Bermula dari ‘Ngopi’
Berbagai metode terus dilakukan sebagai upaya untuk menarik minat masyarakat terhadap ilmu. Mulai dari nama hingga sarana dalam majelis ilmu terus dimodifikasi. Salah satunya adalah tempat NGOPI. Ngopi merupakan kepanjangan dari Ngobrol Perihal Ilmu.
Mencari ilmu termasuk ke dalam ibadah yang sangat dianjurkan bagi umat Islam. Sebab, Allah SWT menganugerahkan akal kepada manusia agar hamba-Nya terus belajar setiap harinya.
Menuntut ilmu adalah hal yang sangat mulia untuk dilakukan karena Allah akan meninggikan derajat bagi yang mengamalkannya. Sebagaimana tercantum dalam surat Al-Mujadalah ayat 11.
“Allah akan meninggikan orang-orang yang beriman di antaramu dan orang-orang yang diberi ilmu pengetahuan beberapa derajat.”
Salah satu tempat untuk menuntut ilmu adalah majelis taklim. Agar menarik minat masyarakat terutama kaum muda maka tempatnya disebut tempat NGOPI. Jujur saja, yang hadir di majelis ilmu mayoritas adalah kaum emak-emak.
Bersyukur sekali punya emak-emak rajin hadir dalam majelis ilmu, jika tidak, syiar agama bisa redup. Apabila redup, tidak akan ada pencerahan keluarga, bangsa pun tidak tercerahkan.
Semua bermula dari majelis ilmu. Jika emak-emak rajin hadir dalam majelis ilmu berpengaruh positif bagi kehidupan keluarga. Bagaimana jika yang hadir adalah kaum muda? Kebaikan keluarga berpengaruh positif terhadap kehidupan berbangsa dan bernegara.
Hal ini karena dalam majelis ilmu terdapat banyak keutamaan yang dapat dirasakan bagi orang-orang yang rajin menghadiri majelis ilmu.
Pertama, merasakan ketenangan (kebahagiaan) dalam hidupnya. Jika keluarga bahagia maka bangsa pun bahagia.
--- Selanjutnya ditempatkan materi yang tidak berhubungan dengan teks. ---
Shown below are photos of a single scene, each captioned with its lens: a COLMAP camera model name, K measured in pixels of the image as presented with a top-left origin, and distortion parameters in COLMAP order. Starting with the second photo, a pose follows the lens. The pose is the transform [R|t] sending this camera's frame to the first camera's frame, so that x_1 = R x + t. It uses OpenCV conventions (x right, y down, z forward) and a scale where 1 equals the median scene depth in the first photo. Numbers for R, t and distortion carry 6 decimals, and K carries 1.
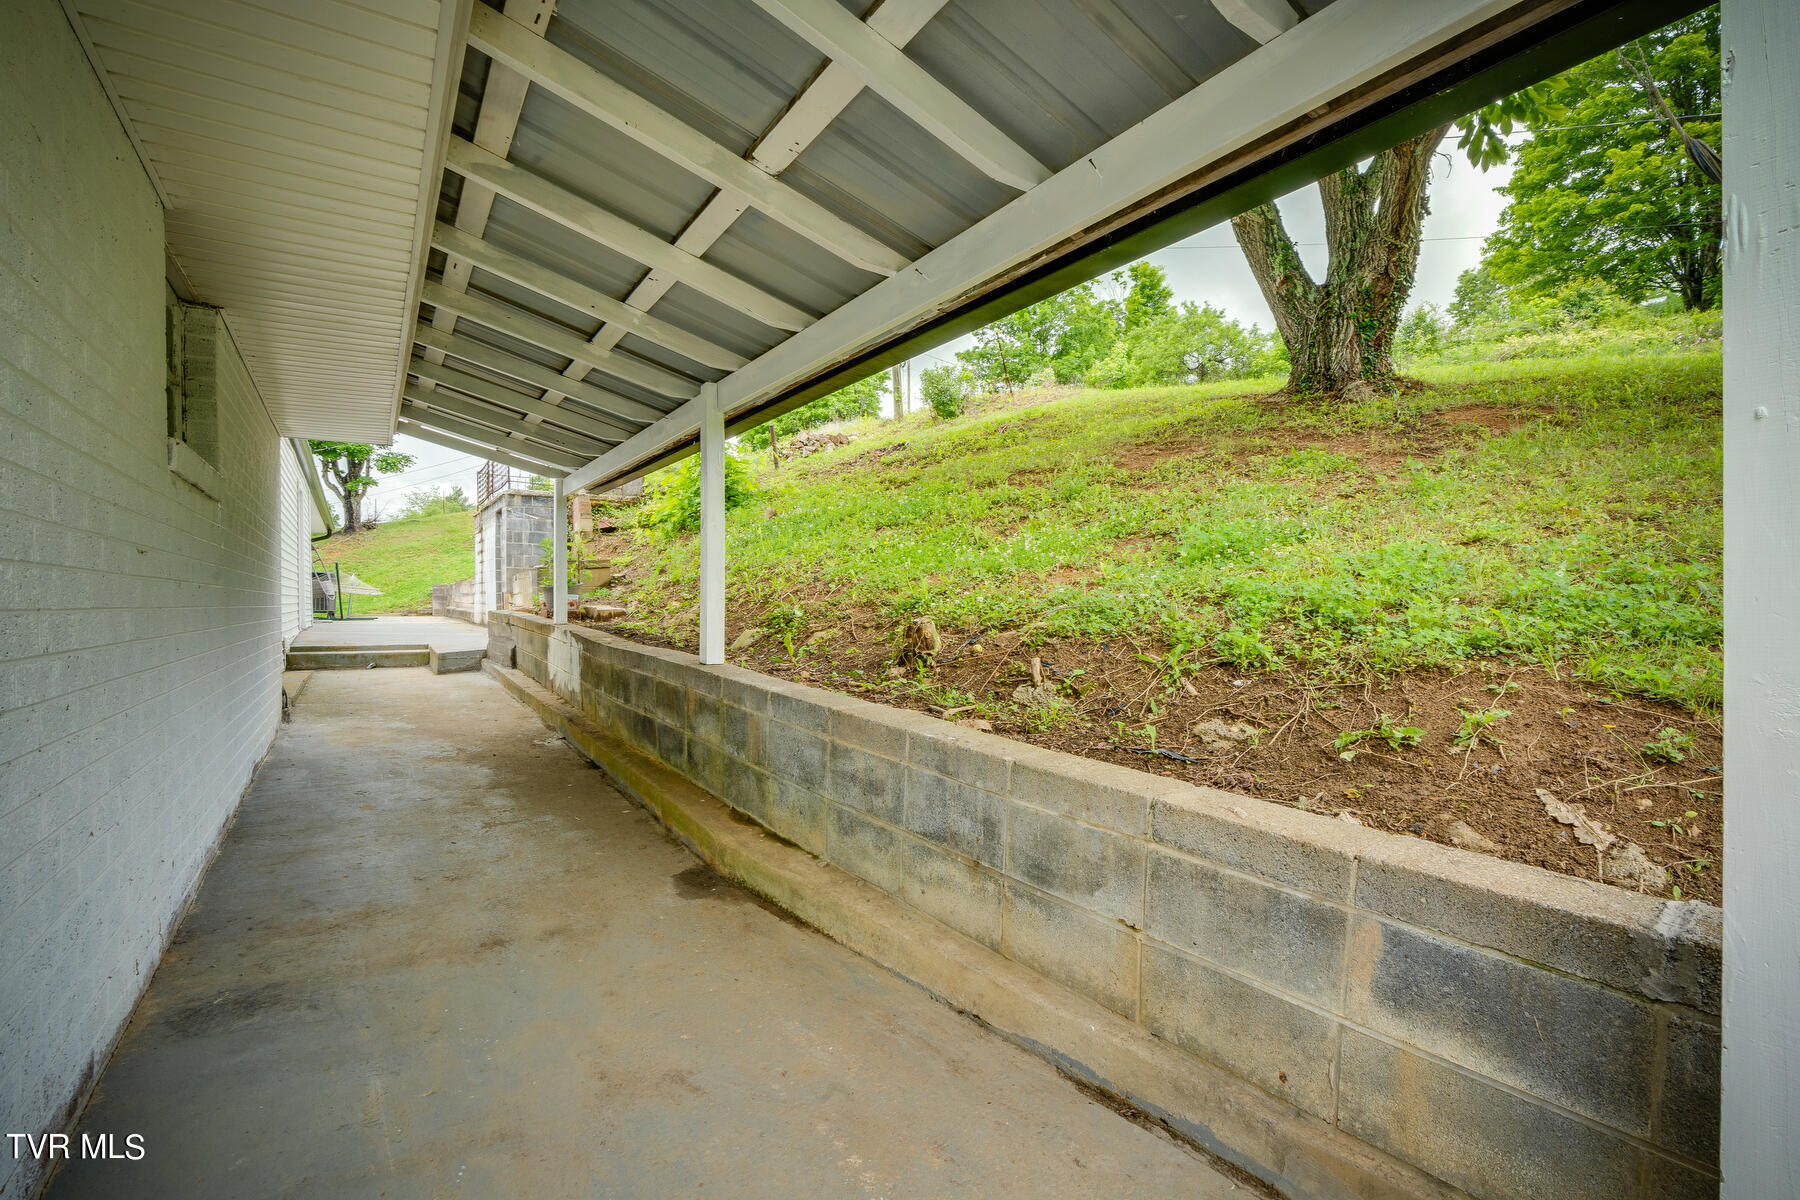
lens RADIAL K [[829.8, 0, 900.0], [0, 829.8, 600.0], [0, 0, 1]] dist [-0.003124, -0.000109]
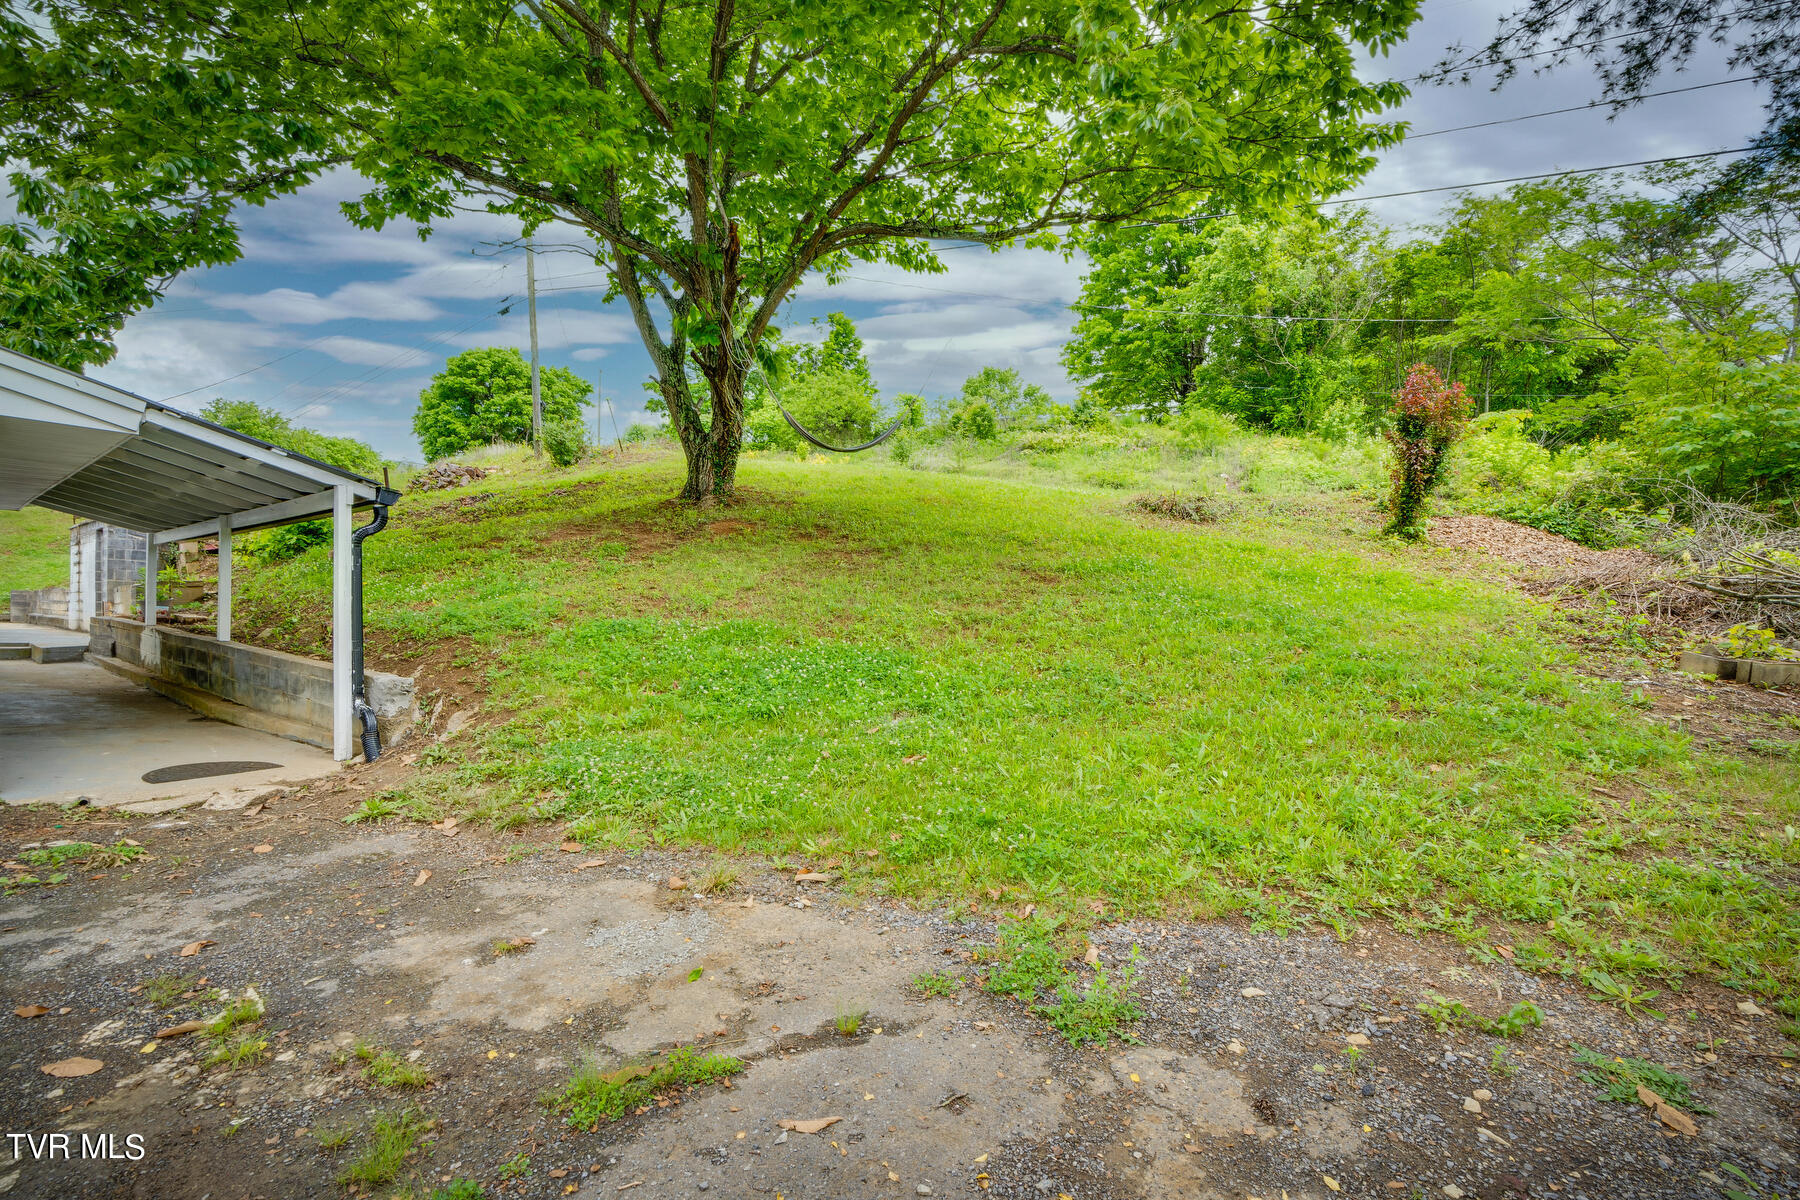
lens RADIAL K [[826.7, 0, 901.8], [0, 826.7, 625.0], [0, 0, 1]] dist [-0.003095, 0.000123]
pose [[0.947628, 0.014774, 0.319034, 0.202608], [-0.017331, 0.999836, 0.005178, -0.001997], [-0.318905, -0.010436, 0.947729, -0.429391]]
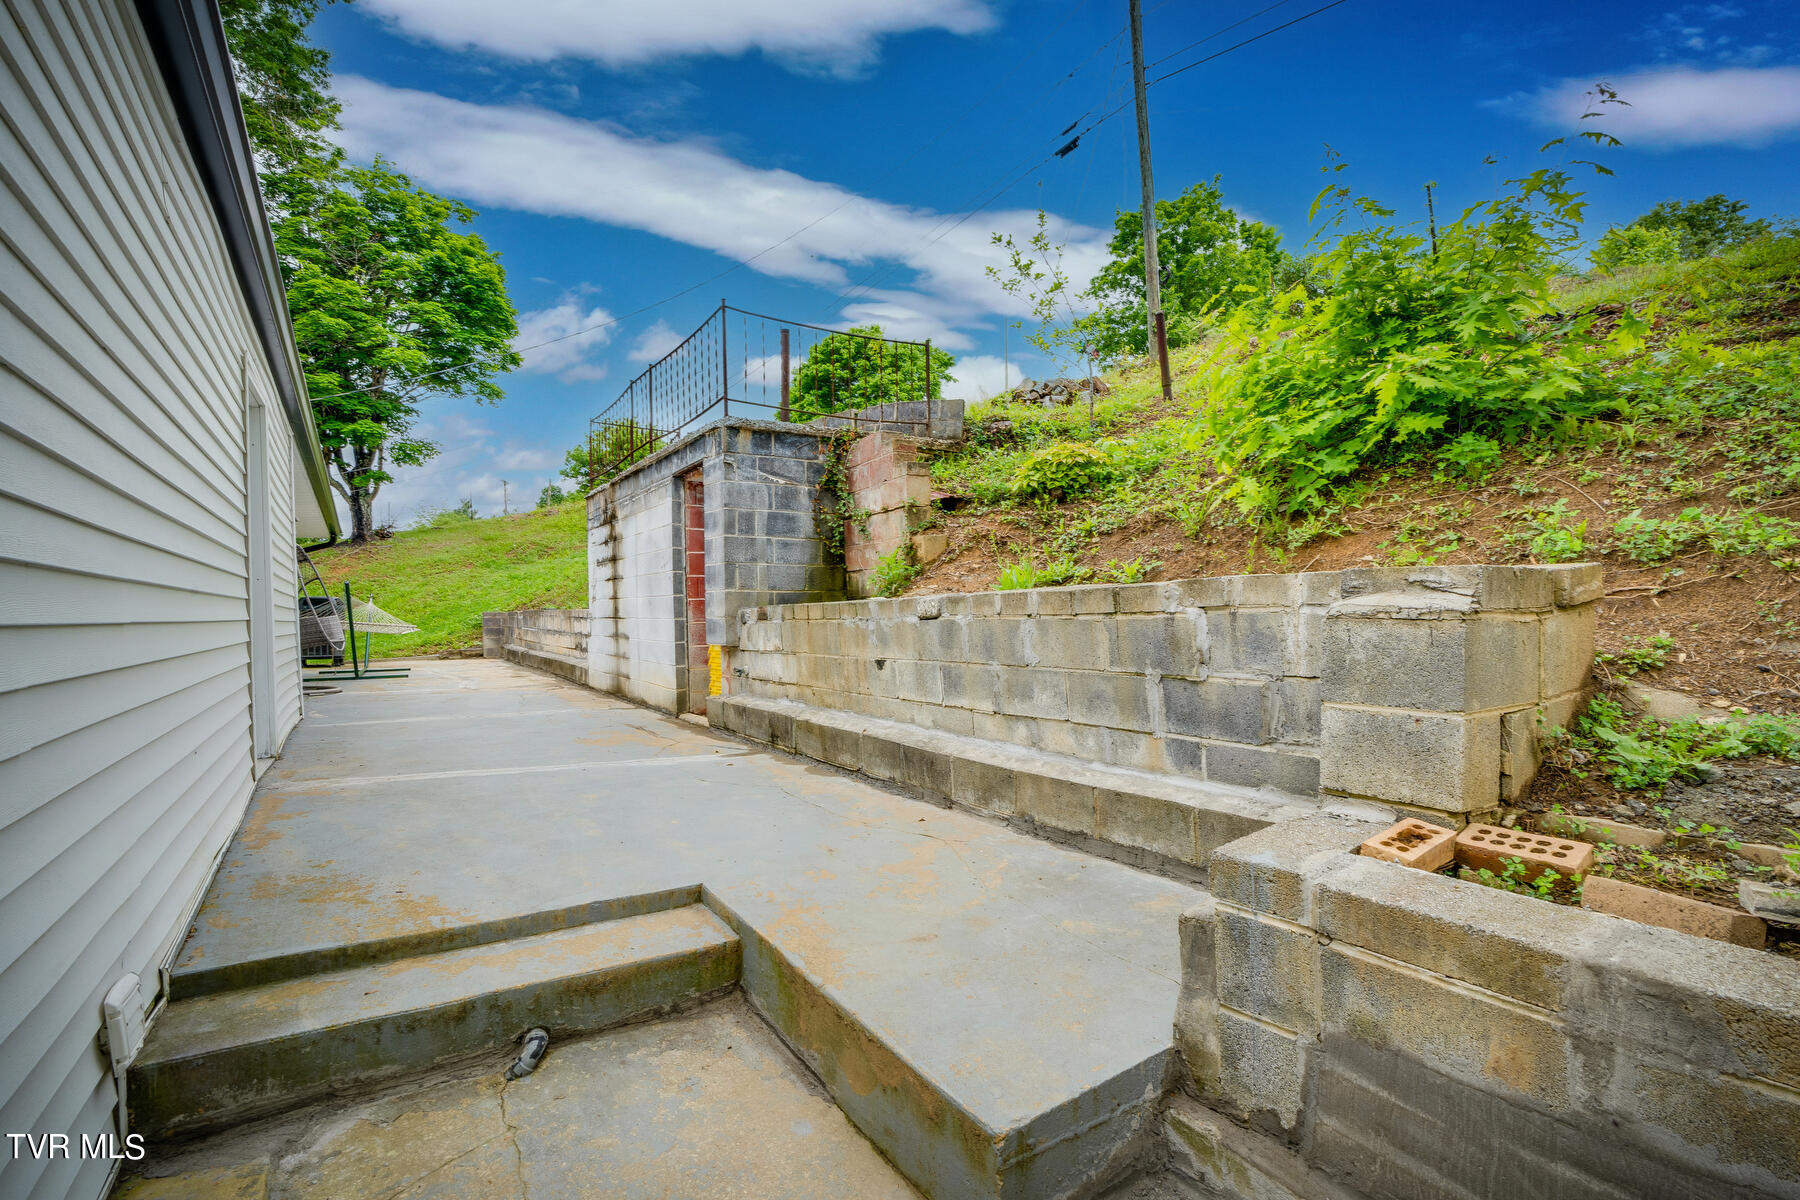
lens RADIAL K [[868.9, 0, 908.8], [0, 868.9, 617.4], [0, 0, 1]] dist [-0.001970, -0.000197]
pose [[0.999762, -0.012560, -0.017818, -0.359096], [0.012659, 0.999905, 0.005479, -0.025348], [0.017747, -0.005703, 0.999826, 0.519642]]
Sehingga tercipta kehidupan yang bahagia karena terjauhkan dari kegaduhan.
Dari Abu Hurairah, dia berkata: Rasulullah bersabda, “Dan tidaklah sekelompok orang berkumpul di dalam satu rumah di antara rumah-rumah Allah; mereka membaca Kitab Allah dan saling belajar diantara mereka, kecuali ketenangan turun kepada mereka, rahmat meliputi mereka, malaikat mengelilingi mereka, dan Allah menyebut-nyebut mereka di kalangan (para malaikat) di hadapanNya.” (HR. Muslim, Abu Dawud, Tirmidzi dan Ibnu Majah).
Kedua, mendapatkan rahmat Allah SWT. Orang-orang yang mendapatkan rahmat (kasih sayang) Allah maka akan sayang kepada diri sendiri, keluarga dan masyarakatnya.
“Tidaklah sekelompok orang duduk berdzikir kepada Allah Subhanahu wa Ta’ala, kecuali para malaikat mengelilingi mereka, rahmat (Allah) meliputi mereka, ketentraman turun kepada mereka, dan Allah menyebut-nyebut mereka di hadapan (para malaikat) yang ada di sisiNya.” (HR. Muslim).